Trecho fornecido:
==*==

Tendo como referência Asante, ele afirma que pensar um currículo afro referenciado é uma tomada de decisão de protagonizar a cultura e história africana como referencial de todas as atividades. Trata-se, segundo ele, “de uma ideia fundamentalmente perspectivista” (Asante, 2009, p. 96), sem relação com qualquer tipo de fundamentalismo, etnocentrismo ou visão reducionista e nem muito menos tem a ver com religião.

Alinhados à concepção de currículo como construção social (GOODSON, 1995) e às identidades como movimento híbrido na concepção de Hall (2011), trazemos a Pretagogia para essa discussão, como mais uma possibilidade de afro referenciar um currículo. Petit (2015) nos apresenta os princípios da Pretagogia que tem como base a cosmovisão africana embasada em autores como Bâ (1982), Munanga (2009), Oliveira (2006) dentre outros e outras.

==*==

Tarefa proposta 1: Segundo o trecho sobre currículo afro-referenciado, quem apresenta os princípios da Pretagogia?

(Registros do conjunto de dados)
==*==

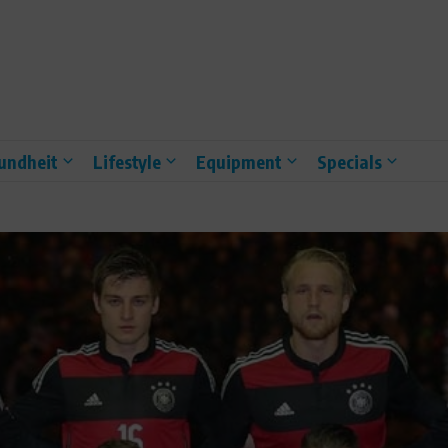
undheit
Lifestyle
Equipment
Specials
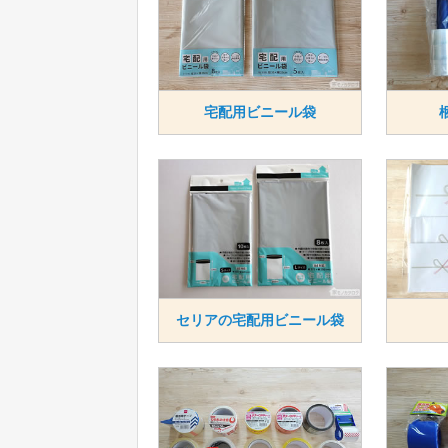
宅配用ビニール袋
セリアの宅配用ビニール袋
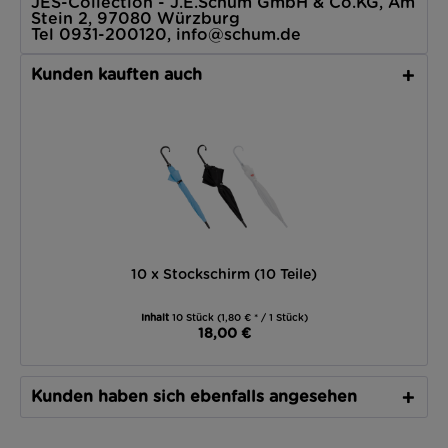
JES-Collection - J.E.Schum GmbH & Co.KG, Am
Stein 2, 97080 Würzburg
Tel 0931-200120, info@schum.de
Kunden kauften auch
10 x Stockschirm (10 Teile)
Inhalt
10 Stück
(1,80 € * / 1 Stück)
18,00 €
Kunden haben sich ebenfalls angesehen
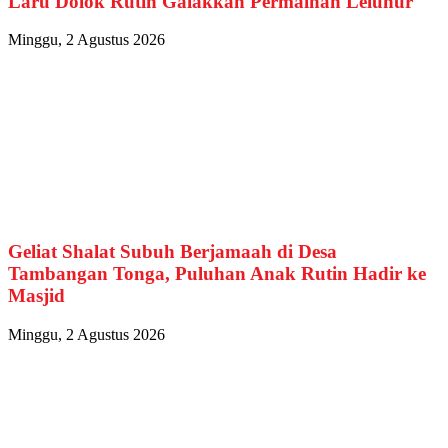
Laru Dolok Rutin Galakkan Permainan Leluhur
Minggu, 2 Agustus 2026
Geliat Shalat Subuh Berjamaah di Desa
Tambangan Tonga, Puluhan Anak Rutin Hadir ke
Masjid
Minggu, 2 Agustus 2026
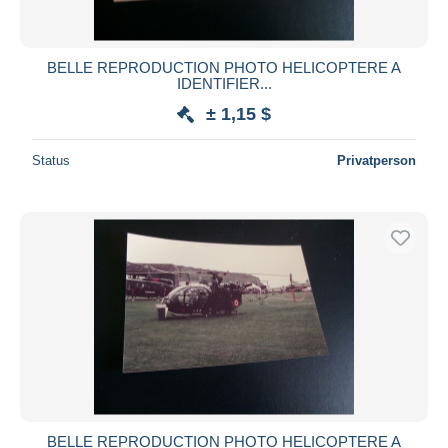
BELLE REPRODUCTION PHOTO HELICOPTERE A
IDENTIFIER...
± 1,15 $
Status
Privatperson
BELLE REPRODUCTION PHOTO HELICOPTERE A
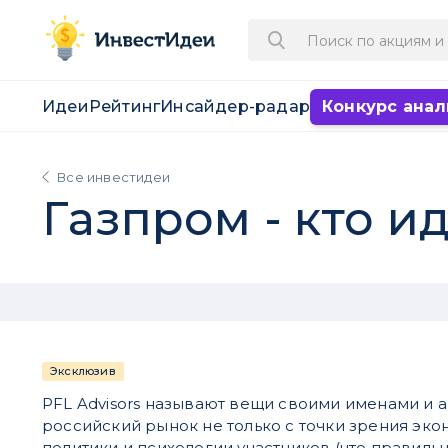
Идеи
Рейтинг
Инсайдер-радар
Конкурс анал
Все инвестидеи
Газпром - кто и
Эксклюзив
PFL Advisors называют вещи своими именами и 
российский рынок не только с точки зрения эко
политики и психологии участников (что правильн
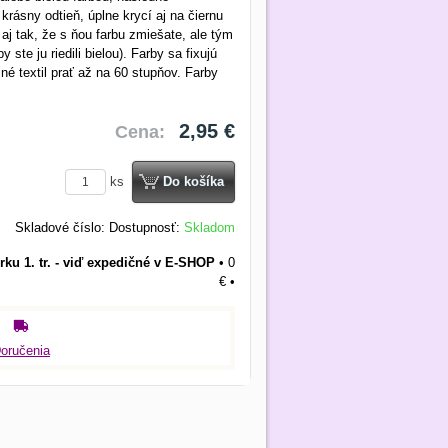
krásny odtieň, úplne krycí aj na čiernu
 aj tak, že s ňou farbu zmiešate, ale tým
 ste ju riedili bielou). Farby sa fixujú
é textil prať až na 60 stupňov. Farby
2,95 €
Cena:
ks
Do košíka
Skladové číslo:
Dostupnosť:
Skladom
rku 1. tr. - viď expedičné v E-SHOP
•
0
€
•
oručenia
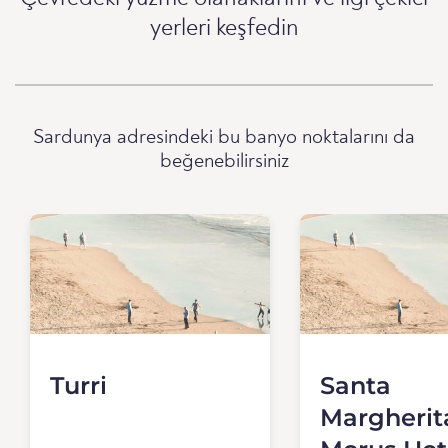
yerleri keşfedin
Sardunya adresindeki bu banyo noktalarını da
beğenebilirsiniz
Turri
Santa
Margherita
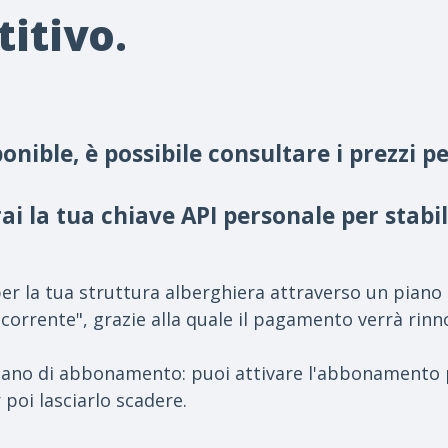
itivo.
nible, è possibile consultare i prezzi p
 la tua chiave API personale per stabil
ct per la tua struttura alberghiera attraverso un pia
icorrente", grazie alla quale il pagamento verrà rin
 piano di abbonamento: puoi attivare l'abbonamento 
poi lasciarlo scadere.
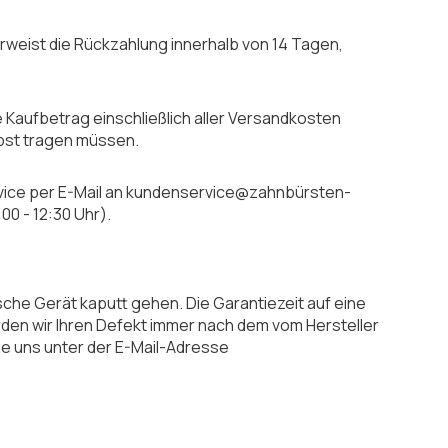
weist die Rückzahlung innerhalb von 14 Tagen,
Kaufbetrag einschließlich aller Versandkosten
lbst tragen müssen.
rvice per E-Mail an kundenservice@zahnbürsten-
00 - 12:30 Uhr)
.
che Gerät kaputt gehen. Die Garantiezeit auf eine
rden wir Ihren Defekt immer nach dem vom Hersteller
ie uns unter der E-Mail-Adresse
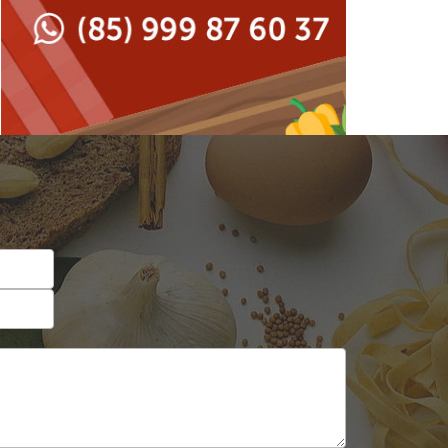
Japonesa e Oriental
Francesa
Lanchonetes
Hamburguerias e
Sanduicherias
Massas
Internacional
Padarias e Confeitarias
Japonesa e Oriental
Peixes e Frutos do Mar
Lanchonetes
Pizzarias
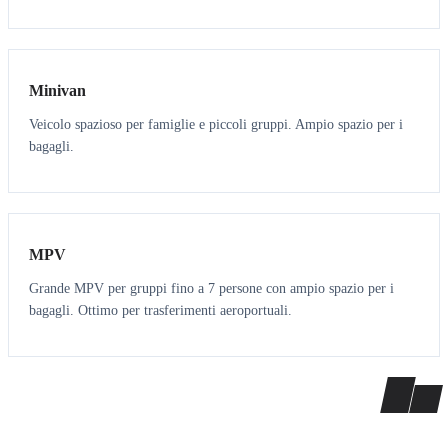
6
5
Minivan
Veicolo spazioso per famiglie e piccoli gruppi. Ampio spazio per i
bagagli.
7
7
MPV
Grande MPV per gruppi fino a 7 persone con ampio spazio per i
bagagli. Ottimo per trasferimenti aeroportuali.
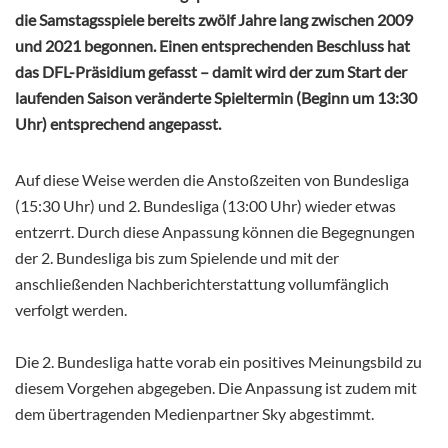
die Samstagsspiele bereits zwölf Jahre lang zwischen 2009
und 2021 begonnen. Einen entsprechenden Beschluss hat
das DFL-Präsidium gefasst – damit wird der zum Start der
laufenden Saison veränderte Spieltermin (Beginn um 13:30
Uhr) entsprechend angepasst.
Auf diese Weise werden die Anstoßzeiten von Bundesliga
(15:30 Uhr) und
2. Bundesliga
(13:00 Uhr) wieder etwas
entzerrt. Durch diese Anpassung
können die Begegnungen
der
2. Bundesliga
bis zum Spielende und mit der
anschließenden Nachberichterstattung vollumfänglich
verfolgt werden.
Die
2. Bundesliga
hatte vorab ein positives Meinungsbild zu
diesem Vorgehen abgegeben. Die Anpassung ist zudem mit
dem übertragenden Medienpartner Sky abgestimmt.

==*==

Tarefa proposta 2: Repita o texto dos registros a partir da linha que contém "yerleri keşfedin", incluindo-a, até o fim dos registros. Deixe de fora da resposta as marcações de imagem.

Espaço da resposta 1: Petit (2015) apresenta os princípios da Pretagogia.

Espaço da resposta 2:
yerleri keşfedin
Sardunya adresindeki bu banyo noktalarını da
beğenebilirsiniz
Turri
Santa
Margherita
itivo.
nible, è possibile consultare i prezzi p
 la tua chiave API personale per stabil
ct per la tua struttura alberghiera attraverso un pia
icorrente", grazie alla quale il pagamento verrà rin
 piano di abbonamento: puoi attivare l'abbonamento 
poi lasciarlo scadere.
weist die Rückzahlung innerhalb von 14 Tagen,
Kaufbetrag einschließlich aller Versandkosten
lbst tragen müssen.
rvice per E-Mail an kundenservice@zahnbürsten-
00 - 12:30 Uhr)
.
che Gerät kaputt gehen. Die Garantiezeit auf eine
rden wir Ihren Defekt immer nach dem vom Hersteller
ie uns unter der E-Mail-Adresse
Japonesa e Oriental
Francesa
Lanchonetes
Hamburguerias e
Sanduicherias
Massas
Internacional
Padarias e Confeitarias
Japonesa e Oriental
Peixes e Frutos do Mar
Lanchonetes
Pizzarias
6
5
Minivan
Veicolo spazioso per famiglie e piccoli gruppi. Ampio spazio per i
bagagli.
7
7
MPV
Grande MPV per gruppi fino a 7 persone con ampio spazio per i
bagagli. Ottimo per trasferimenti aeroportuali.
die Samstagsspiele bereits zwölf Jahre lang zwischen 2009
und 2021 begonnen. Einen entsprechenden Beschluss hat
das DFL-Präsidium gefasst – damit wird der zum Start der
laufenden Saison veränderte Spieltermin (Beginn um 13:30
Uhr) entsprechend angepasst.
Auf diese Weise werden die Anstoßzeiten von Bundesliga
(15:30 Uhr) und
2. Bundesliga
(13:00 Uhr) wieder etwas
entzerrt. Durch diese Anpassung
können die Begegnungen
der
2. Bundesliga
bis zum Spielende und mit der
anschließenden Nachberichterstattung vollumfänglich
verfolgt werden.
Die
2. Bundesliga
hatte vorab ein positives Meinungsbild zu
diesem Vorgehen abgegeben. Die Anpassung ist zudem mit
dem übertragenden Medienpartner Sky abgestimmt.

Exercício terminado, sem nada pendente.